Before I fall over from strain of sitting like this, I return the hug and fold my arms around her. She slowly released herself from her grip on me and sat normally in her chair. I stood up slowly and made my way to the other chair.

"I just realized that you basically know just about everything I've done in the last year and a half, yet I know nothing of what you've been up to." She said with a suggesting look in her eyes as I was sitting back down. That came from out of nowhere.

"And what made you realize that?" I said cooly, trying to brush off the unexpectedness of the question.

"Just keeping the conversation going." She said, grabbing another cigarette.

No sense in withholding now. Plus, it really wasn't that exciting. "I spent the first four months in a hospital where I couldn't be found, the two months after that recuperating from laying around all that time, and the year following drifting from place to place, cashing in my chips with old friends."

"Why'd you wait until now to find us?" she asked somberly, lighting the cigarette. Fair question.

"Don't know.

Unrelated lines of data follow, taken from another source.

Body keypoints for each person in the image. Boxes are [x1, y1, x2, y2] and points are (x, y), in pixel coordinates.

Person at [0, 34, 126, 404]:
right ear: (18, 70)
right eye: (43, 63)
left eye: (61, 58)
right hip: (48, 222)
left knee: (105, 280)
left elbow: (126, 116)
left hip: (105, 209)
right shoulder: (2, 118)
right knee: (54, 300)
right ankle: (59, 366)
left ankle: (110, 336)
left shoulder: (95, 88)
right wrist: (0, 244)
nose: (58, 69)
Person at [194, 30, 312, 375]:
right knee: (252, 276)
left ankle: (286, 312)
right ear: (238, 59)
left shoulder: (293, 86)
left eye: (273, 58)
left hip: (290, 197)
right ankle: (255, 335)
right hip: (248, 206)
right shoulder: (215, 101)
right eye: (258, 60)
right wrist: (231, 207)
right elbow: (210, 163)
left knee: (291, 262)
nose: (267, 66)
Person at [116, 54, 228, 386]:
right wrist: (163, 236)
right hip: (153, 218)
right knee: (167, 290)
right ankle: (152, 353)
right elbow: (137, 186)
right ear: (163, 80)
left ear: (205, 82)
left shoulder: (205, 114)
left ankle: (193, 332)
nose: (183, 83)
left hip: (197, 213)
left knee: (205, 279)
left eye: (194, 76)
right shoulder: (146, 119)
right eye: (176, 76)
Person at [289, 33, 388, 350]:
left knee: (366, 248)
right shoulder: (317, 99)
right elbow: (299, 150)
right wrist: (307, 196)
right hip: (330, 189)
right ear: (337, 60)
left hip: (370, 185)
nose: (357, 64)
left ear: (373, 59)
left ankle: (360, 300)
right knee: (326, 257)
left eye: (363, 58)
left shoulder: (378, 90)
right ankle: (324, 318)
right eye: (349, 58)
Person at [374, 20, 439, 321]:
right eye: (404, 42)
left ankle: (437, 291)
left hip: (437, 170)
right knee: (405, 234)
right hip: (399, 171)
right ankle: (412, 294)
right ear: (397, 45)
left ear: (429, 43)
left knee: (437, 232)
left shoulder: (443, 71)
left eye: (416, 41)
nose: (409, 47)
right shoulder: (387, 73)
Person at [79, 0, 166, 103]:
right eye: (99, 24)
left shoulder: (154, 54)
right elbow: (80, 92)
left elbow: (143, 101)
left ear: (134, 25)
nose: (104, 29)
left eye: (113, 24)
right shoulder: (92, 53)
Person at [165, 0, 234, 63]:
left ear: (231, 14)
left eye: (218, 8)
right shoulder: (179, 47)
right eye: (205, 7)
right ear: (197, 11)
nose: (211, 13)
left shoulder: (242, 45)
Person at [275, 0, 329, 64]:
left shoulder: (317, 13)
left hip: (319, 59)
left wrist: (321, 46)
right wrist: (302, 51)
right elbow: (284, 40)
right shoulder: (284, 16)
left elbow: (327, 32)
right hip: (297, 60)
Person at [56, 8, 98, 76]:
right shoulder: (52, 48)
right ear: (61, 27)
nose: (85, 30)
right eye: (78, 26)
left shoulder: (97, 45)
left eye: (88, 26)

Must have been because you scared me away." I said grinning, reaching for the pack of cigarettes, only killing the grin when I noticed that she winced in reaction to my reply.

"I was just...trying to stop..." she sputtered out and took a long drag of cigarette.

"Sorry for not listening to you before." I said placing my hand on her free hand, trying to put her at ease. This new Faye is so much more fragile than the bitchy shrew I was so used to. I guess I have to watch what I bring up.

She slowly regained a stable demeanor and put out her cigarette. I don't know if I like the new Faye or the old one more. I kind of miss being able to bicker with her. It was fun to do once in a while, even though it was highly irritating after so much.

"I've got to work tonight. I can't miss another night." She said and stood up. "I'm going to catch a shower. Ed should be getting up soon. Oh, and try not to sneak in on me this time." She said with a wink.

"Sounds like an invitation to me." I said to her as she headed inside.

"Maybe another day, cowboy." She called back to me.

I sat there and puffed away on my cigarette, drifting off into a nap in the warm sunshine that surrounded me.